French led them through a door at the back of the laboratory to a small firing range. On a trestle table lay what looked like a long-barrelled.44 calibre revolver. He picked the weapon up and handed it to Jake. ‘That’s the sort of thing,’ he said.
‘It looks like a normal gun,’ she said.
French pursed his lips. ‘It does everything that a normal gun is supposed to do.’ He nodded in the direction of one of the targets. ‘Try it. It’s loaded.’
Jake thumbed back the hammer. It felt lighter than a conventional revolver.
‘That’s it,’ said French. ‘Now push the safety off and you’re ready to fire.’
She levelled the barrel at the target, aimed and then squeezed the trigger. The gun hardly moved in her fist as it fired, with no more sound than a hand slapping a desk top.
‘Smooth, eh?’
French led them down to the target.
‘This plywood’s two centimetres thick, so it ought to give you a pretty good idea of what a good-sized gas-gun will do to a man.’
Jake’s bullet had hit the human-shaped target in the centre of the groin.
‘Nice shot,’ said French. He pulled a pen from his top pocket and probed the hole. ‘Clean through. Impressive, eh?’
‘It certainly is,’ murmured Stanley.
‘You can even buy a silencer for this weapon if you still think it’s too noisy. But the most remarkable thing about it is that no firearms certificate is required. Anyone over the age of seventeen can walk into a shop and buy one today, no questions asked.’
Jake shook her head. ‘How come?’
French shrugged. ‘With all the legislative attention focused on conventional firearms, nobody noticed that air-guns were becoming more and more sophisticated. Mind you, you’d have to pay over five hundred dollars for a piece like the one you’re holding, Chief Inspector. Twice that for a rifle.’
‘You mean to say that there are rifles like this too?’ said Stanley.
‘Oh yes. Some of them with laser-guided nightsights if it’s a bit of poaching you fancy. And, with mercury or glycerine exploding bullets, a gas-rifle would be just the thing for your amateur Lee Harvey Oswald.’
‘Presumably the rifles are even more powerful,’ Jake observed.
‘With the right sort of ammunition, a good gas-rifle could drop a decent-sized stag. Of course, some of those weapons are regulated.’ French grinned fiercely. ‘Let’s hope your man hasn’t got hold of one of those. There’s no telling what he’d do.
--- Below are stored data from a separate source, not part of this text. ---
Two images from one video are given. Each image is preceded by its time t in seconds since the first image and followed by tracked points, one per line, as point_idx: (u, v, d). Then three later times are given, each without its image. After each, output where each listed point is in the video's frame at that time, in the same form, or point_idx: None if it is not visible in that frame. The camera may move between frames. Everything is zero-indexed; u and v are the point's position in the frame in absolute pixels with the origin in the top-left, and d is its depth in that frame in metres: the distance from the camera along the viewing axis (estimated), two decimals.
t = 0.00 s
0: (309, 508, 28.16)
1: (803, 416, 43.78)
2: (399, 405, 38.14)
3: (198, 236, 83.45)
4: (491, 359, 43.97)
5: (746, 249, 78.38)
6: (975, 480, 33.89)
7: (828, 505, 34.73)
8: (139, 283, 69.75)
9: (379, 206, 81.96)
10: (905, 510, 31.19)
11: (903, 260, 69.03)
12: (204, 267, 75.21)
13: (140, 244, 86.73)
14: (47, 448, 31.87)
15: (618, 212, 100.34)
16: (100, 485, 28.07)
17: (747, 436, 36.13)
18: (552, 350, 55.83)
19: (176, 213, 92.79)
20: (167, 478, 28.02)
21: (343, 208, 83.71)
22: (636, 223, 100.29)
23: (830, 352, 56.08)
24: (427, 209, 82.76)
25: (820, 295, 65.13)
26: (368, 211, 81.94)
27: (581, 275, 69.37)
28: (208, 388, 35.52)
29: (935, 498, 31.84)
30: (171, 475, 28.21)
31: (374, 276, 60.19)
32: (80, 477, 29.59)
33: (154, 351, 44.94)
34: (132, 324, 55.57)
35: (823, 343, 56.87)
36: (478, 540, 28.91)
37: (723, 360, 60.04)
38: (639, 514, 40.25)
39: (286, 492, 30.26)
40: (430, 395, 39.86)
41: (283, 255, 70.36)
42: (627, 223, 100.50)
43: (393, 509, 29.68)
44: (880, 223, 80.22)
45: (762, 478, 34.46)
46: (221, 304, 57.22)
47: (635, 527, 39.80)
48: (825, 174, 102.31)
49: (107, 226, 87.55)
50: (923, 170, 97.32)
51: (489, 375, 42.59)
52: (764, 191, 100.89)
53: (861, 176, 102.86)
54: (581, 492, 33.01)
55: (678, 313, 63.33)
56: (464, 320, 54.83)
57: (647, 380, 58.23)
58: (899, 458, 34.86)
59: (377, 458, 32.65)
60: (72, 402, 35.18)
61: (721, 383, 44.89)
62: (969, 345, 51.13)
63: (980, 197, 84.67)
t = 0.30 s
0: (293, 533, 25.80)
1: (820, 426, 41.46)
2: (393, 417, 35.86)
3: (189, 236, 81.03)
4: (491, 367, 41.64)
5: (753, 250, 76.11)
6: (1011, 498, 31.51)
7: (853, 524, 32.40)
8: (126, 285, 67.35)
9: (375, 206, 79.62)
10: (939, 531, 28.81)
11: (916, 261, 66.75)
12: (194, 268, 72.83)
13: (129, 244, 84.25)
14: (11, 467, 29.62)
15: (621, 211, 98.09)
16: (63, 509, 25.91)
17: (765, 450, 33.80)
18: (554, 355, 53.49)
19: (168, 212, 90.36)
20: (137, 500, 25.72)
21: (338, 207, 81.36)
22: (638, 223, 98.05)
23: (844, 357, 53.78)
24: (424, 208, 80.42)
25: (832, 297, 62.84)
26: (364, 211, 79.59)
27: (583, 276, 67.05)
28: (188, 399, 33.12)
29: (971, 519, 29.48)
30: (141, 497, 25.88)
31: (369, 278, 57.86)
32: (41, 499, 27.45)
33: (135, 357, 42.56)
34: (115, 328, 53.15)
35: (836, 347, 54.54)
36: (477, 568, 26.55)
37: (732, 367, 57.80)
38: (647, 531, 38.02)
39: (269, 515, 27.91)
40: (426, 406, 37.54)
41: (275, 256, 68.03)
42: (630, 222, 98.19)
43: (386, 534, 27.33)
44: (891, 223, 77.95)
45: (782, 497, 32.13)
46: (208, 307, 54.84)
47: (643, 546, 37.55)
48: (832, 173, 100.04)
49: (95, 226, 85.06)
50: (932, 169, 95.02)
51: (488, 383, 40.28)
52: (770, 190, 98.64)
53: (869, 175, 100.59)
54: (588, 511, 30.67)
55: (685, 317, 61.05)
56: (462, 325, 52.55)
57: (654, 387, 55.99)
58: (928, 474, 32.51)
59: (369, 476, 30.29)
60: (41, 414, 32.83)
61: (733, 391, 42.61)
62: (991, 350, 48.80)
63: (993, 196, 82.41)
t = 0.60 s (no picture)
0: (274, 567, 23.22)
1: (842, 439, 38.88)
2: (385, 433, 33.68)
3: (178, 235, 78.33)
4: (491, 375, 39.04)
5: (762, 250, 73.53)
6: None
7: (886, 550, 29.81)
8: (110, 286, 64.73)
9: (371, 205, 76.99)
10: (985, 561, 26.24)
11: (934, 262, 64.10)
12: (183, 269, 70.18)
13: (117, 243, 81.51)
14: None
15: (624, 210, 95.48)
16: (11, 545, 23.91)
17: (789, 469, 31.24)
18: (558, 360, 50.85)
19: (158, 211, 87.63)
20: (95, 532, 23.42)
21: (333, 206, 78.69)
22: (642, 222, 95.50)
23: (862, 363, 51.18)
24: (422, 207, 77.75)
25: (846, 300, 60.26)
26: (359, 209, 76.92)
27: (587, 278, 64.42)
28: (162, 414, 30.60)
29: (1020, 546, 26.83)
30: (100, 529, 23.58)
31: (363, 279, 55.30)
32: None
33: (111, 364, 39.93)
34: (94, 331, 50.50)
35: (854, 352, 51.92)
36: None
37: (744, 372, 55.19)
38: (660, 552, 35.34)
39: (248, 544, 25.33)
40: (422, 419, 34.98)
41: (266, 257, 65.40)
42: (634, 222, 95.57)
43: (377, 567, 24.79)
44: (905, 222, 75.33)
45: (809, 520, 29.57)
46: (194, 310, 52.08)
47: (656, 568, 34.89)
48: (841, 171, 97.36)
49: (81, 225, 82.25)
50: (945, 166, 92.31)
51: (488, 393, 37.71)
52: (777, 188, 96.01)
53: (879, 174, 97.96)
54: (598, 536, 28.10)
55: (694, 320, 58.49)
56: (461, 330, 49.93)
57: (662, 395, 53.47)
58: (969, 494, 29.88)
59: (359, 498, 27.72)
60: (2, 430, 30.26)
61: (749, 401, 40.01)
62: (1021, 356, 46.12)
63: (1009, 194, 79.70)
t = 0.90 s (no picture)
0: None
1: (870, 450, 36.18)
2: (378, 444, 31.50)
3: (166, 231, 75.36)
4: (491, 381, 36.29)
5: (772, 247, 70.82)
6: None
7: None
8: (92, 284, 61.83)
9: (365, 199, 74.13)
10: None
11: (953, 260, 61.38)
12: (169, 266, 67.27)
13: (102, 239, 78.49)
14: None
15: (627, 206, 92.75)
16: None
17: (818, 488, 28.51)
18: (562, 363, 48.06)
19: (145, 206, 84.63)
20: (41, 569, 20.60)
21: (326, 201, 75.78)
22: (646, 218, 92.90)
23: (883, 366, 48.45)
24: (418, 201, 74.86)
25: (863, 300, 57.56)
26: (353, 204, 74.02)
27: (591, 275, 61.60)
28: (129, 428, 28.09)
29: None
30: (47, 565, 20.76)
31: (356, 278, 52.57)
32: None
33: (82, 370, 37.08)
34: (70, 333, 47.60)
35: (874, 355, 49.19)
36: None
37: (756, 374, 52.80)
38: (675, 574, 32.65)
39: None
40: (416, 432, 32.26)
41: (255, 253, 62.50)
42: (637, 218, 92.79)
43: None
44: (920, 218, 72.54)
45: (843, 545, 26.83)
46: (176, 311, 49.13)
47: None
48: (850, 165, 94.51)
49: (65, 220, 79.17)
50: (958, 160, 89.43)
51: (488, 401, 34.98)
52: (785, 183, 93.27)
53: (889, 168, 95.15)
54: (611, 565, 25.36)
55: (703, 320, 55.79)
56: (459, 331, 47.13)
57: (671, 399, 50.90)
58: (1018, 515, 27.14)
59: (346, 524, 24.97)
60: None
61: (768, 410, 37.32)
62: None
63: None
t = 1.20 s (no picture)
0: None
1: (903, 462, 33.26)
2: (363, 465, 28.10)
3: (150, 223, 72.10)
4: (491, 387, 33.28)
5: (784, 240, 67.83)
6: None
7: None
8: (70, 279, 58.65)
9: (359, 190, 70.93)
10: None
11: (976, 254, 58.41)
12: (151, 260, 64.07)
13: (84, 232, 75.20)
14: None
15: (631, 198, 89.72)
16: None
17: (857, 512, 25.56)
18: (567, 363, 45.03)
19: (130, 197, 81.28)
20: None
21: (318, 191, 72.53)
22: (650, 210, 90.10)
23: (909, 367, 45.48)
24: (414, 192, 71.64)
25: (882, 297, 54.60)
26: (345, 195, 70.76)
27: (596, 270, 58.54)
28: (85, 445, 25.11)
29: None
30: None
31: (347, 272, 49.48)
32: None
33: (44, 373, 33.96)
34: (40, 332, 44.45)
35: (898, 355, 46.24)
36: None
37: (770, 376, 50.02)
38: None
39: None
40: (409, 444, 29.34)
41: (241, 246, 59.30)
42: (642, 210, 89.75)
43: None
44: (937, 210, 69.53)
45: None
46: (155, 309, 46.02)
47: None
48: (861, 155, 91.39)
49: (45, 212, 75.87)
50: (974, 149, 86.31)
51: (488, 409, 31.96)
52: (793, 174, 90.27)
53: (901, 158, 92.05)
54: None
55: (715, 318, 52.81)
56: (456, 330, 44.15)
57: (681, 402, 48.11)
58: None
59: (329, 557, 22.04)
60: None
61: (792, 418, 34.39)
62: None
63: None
Still, it’s not like he hasn’t been busy already, eh? To shoot a man in the Tate Gallery, in broad daylight. The newspapers are going to love that.’
Later that afternoon Jake had an appointment with her psychotherapist, Doctor Blackwell. The clinic was a smart, three-storey house in Chelsea, just off the King’s Road, and Jake had been seeing Doctor Blackwell for almost a year.
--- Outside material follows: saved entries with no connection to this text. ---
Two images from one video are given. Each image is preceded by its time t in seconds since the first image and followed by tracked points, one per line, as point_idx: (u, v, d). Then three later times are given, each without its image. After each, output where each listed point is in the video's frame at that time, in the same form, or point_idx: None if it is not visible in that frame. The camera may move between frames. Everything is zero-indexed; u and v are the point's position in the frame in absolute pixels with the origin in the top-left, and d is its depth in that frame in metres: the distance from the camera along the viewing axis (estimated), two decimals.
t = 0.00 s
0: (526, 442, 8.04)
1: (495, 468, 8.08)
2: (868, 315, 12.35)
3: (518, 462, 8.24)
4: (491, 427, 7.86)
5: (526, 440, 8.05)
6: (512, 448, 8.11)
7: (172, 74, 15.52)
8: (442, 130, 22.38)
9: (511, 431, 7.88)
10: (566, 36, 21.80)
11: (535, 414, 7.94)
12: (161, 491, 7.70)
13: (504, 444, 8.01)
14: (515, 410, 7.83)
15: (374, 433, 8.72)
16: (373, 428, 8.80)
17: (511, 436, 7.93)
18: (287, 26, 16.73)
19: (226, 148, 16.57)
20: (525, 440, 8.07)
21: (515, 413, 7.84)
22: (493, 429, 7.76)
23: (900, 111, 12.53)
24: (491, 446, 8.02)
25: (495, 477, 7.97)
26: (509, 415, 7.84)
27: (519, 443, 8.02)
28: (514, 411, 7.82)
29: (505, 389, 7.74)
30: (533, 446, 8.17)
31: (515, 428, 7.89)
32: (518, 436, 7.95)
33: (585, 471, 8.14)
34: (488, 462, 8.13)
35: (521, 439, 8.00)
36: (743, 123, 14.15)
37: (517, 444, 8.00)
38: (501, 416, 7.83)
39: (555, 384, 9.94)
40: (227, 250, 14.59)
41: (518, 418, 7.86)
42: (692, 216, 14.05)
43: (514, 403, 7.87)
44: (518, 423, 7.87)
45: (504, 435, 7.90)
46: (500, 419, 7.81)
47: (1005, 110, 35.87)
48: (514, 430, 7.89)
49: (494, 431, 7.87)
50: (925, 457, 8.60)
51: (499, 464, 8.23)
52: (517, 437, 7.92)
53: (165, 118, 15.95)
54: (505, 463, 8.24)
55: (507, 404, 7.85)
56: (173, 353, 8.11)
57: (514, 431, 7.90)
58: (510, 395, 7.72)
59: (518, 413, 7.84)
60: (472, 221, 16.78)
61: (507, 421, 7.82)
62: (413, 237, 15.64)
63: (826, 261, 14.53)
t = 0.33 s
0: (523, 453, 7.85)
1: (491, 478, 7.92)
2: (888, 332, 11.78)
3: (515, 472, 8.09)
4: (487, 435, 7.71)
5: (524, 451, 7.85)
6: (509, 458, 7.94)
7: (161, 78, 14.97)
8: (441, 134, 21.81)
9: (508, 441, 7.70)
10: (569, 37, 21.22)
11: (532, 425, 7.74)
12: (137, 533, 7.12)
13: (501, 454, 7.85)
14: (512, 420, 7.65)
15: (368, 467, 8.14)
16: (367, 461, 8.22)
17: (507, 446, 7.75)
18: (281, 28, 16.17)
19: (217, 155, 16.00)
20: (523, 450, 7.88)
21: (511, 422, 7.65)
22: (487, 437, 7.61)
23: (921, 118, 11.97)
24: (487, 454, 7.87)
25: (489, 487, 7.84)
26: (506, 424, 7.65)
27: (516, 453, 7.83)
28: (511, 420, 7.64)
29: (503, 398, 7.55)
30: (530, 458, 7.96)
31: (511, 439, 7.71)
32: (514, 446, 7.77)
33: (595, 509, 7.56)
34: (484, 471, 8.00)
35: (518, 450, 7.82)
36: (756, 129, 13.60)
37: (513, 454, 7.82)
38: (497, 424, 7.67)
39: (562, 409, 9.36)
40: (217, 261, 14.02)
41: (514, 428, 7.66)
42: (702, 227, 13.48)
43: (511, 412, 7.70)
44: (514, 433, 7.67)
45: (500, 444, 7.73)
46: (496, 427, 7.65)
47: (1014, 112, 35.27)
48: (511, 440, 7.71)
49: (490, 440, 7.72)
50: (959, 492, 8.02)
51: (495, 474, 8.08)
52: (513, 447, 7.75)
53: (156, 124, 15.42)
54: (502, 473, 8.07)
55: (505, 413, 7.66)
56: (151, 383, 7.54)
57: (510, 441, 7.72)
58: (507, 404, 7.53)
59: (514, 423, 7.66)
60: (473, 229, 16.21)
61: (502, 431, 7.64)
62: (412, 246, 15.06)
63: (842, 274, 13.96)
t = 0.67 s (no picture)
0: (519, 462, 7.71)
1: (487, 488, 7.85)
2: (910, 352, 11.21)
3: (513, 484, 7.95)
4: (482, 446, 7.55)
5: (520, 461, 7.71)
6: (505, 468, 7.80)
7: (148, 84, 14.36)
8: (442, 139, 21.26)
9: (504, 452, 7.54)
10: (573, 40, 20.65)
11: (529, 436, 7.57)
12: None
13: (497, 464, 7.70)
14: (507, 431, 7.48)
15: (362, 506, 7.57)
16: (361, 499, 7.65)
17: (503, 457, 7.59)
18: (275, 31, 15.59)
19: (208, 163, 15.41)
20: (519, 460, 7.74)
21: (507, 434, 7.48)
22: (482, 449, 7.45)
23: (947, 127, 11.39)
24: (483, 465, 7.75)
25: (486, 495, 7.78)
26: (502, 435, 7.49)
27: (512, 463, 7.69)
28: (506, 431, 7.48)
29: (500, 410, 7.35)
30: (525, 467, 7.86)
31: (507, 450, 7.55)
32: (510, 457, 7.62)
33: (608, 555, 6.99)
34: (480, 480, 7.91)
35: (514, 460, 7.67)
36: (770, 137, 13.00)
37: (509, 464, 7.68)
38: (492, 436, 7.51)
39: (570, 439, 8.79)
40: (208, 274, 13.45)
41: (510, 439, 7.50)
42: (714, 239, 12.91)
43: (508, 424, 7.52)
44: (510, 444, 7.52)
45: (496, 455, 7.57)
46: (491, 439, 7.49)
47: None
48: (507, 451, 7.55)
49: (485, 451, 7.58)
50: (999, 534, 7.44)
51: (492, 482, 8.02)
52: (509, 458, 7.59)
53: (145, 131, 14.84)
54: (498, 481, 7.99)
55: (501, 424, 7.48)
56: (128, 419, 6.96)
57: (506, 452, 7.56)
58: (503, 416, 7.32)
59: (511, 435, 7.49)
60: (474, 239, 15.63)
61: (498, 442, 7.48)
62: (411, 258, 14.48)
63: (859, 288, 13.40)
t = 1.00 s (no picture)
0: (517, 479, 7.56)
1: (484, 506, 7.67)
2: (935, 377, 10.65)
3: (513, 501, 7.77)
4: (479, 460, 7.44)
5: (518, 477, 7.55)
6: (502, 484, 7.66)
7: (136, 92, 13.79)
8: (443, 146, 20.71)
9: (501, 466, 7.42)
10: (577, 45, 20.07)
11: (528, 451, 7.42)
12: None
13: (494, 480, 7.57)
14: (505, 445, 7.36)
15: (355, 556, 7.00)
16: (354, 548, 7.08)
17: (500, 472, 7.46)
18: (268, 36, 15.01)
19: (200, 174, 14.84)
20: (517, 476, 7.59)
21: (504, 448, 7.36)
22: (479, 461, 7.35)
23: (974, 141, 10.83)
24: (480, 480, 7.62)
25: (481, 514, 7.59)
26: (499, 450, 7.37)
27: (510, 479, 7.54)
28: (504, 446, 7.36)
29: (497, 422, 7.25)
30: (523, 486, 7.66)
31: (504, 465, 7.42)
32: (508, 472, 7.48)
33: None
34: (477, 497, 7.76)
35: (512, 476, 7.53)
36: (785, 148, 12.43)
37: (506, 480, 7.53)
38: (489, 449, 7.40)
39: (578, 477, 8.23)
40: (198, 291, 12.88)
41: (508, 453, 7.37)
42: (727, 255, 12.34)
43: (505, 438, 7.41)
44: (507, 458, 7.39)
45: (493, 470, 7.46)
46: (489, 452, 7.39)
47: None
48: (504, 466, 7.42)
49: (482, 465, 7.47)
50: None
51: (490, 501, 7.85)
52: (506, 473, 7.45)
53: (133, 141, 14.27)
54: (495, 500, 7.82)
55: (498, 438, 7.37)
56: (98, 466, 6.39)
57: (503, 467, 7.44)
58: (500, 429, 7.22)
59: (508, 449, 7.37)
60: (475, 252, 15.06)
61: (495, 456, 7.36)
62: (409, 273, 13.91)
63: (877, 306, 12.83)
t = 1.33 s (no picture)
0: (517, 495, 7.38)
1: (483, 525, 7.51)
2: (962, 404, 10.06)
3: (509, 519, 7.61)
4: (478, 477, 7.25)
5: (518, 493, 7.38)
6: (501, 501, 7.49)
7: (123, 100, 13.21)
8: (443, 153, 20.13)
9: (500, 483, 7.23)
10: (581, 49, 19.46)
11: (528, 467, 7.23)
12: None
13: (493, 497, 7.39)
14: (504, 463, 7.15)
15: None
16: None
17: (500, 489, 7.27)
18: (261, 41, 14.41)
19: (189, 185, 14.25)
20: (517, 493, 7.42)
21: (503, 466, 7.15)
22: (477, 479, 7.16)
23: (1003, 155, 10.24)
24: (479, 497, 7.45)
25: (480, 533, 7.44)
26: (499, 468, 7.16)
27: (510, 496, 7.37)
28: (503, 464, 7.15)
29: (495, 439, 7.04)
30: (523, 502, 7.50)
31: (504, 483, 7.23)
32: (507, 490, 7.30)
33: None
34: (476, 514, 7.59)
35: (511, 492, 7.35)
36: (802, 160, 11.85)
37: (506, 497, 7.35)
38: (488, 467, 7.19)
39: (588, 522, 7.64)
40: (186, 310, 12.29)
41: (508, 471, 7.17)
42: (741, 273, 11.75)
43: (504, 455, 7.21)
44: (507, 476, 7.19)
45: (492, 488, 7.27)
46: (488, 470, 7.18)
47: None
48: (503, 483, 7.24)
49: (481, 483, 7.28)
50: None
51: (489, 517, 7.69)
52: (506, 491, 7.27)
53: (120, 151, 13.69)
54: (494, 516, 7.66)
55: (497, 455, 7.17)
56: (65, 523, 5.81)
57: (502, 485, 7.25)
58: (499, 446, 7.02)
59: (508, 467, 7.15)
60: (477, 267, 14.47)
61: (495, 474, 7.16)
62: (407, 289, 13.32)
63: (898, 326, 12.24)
Blackwell belonged to the Neo-Existential school of psychotherapy. This avoided the more mechanistic aspects of classical Freudian analysis and encouraged the patient to take charge of her own life. The key element in the relationship between existential therapist and patient was the encounter, wherein the patient’s problems were discussed and the therapist tried to direct the patient to the life-enhancing, authentic solutions that were to be discovered through the exercise of free choice. According to Doctor Blackwell the experience derived from these encounters was ultimately transferred to the way in which the patient saw herself and others.